• Record excerpts
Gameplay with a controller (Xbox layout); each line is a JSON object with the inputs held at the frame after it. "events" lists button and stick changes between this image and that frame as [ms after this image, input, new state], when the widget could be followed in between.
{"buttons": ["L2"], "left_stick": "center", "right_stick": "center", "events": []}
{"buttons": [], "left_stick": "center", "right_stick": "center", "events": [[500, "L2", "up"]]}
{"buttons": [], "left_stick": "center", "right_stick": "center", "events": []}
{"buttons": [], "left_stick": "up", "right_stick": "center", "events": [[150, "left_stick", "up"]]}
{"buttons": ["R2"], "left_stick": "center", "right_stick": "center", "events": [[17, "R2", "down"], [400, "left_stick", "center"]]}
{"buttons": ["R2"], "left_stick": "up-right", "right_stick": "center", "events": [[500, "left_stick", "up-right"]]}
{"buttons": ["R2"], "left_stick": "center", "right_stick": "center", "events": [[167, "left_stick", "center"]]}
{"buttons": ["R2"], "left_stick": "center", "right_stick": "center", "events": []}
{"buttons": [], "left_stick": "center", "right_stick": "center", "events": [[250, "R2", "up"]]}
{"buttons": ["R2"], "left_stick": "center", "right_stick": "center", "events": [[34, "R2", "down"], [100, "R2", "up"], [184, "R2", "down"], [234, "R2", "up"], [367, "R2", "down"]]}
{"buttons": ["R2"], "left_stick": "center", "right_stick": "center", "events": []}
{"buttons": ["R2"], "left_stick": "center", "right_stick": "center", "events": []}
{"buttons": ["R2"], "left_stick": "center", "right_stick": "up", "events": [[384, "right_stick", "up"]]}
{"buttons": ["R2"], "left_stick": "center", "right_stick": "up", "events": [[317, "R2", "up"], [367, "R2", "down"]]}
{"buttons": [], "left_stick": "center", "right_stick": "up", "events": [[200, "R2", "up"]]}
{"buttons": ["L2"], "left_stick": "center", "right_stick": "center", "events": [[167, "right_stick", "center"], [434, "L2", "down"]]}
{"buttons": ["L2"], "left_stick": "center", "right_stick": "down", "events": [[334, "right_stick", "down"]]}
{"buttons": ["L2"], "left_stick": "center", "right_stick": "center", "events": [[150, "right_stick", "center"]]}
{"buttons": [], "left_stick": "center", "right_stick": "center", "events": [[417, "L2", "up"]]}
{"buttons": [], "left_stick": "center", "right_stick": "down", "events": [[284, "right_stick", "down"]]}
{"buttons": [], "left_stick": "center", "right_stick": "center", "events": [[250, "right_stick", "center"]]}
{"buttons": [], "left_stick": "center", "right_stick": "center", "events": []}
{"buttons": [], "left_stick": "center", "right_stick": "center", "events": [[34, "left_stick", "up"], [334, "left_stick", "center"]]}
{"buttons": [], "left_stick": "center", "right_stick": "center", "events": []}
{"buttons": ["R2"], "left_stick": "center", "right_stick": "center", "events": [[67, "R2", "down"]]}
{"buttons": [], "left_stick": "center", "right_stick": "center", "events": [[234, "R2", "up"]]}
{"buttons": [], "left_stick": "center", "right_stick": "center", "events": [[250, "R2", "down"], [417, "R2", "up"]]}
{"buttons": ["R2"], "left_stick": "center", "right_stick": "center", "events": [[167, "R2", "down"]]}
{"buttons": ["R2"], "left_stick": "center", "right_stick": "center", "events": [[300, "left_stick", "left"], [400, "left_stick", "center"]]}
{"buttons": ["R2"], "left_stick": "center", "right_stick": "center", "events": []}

• What is needed
Copy out every line of the listing that includes the string "down".

• Task output
{"buttons": ["R2"], "left_stick": "center", "right_stick": "center", "events": [[17, "R2", "down"], [400, "left_stick", "center"]]}
{"buttons": ["R2"], "left_stick": "center", "right_stick": "center", "events": [[34, "R2", "down"], [100, "R2", "up"], [184, "R2", "down"], [234, "R2", "up"], [367, "R2", "down"]]}
{"buttons": ["R2"], "left_stick": "center", "right_stick": "up", "events": [[317, "R2", "up"], [367, "R2", "down"]]}
{"buttons": ["L2"], "left_stick": "center", "right_stick": "center", "events": [[167, "right_stick", "center"], [434, "L2", "down"]]}
{"buttons": ["L2"], "left_stick": "center", "right_stick": "down", "events": [[334, "right_stick", "down"]]}
{"buttons": [], "left_stick": "center", "right_stick": "down", "events": [[284, "right_stick", "down"]]}
{"buttons": ["R2"], "left_stick": "center", "right_stick": "center", "events": [[67, "R2", "down"]]}
{"buttons": [], "left_stick": "center", "right_stick": "center", "events": [[250, "R2", "down"], [417, "R2", "up"]]}
{"buttons": ["R2"], "left_stick": "center", "right_stick": "center", "events": [[167, "R2", "down"]]}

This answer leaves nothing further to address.